■ MATERIAL PROVIDED:
---

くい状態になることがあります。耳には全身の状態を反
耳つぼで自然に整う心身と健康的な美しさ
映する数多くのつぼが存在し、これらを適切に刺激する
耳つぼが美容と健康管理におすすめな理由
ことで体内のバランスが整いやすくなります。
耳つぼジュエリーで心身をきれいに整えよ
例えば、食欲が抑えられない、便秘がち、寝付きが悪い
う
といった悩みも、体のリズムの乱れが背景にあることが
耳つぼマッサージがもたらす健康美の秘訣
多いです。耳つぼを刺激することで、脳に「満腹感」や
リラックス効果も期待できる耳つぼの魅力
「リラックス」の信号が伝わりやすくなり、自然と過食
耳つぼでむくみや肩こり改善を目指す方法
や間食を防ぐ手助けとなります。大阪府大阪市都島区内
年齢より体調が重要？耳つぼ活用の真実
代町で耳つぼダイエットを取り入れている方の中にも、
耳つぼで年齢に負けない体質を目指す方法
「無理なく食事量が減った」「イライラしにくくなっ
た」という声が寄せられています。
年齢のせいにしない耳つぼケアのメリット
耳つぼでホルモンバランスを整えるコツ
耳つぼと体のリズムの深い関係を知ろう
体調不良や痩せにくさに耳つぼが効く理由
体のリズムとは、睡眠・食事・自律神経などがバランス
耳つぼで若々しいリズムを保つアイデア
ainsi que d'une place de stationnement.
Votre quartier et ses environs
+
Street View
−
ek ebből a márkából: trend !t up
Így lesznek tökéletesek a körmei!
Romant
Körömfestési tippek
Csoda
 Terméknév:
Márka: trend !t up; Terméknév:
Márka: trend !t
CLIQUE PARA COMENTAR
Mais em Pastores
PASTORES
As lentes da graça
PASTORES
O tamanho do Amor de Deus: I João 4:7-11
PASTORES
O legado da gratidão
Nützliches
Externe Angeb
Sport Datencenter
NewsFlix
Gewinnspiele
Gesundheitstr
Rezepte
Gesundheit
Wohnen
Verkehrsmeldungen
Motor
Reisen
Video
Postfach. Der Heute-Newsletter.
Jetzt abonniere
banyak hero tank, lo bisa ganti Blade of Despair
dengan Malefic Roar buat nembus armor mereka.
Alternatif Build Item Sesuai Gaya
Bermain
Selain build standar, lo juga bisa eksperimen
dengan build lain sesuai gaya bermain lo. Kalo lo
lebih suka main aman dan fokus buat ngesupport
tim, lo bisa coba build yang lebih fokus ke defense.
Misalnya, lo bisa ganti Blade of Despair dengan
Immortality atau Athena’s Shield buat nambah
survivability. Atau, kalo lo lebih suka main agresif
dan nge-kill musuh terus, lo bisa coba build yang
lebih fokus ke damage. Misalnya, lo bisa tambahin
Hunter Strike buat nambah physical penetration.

---

■ ACTIVITY: Go through the listing above and locate each line that holds the word "Despair". Copy those lines.

■ SOLUTION FOR THIS EXERCISE:
banyak hero tank, lo bisa ganti Blade of Despair
Misalnya, lo bisa ganti Blade of Despair dengan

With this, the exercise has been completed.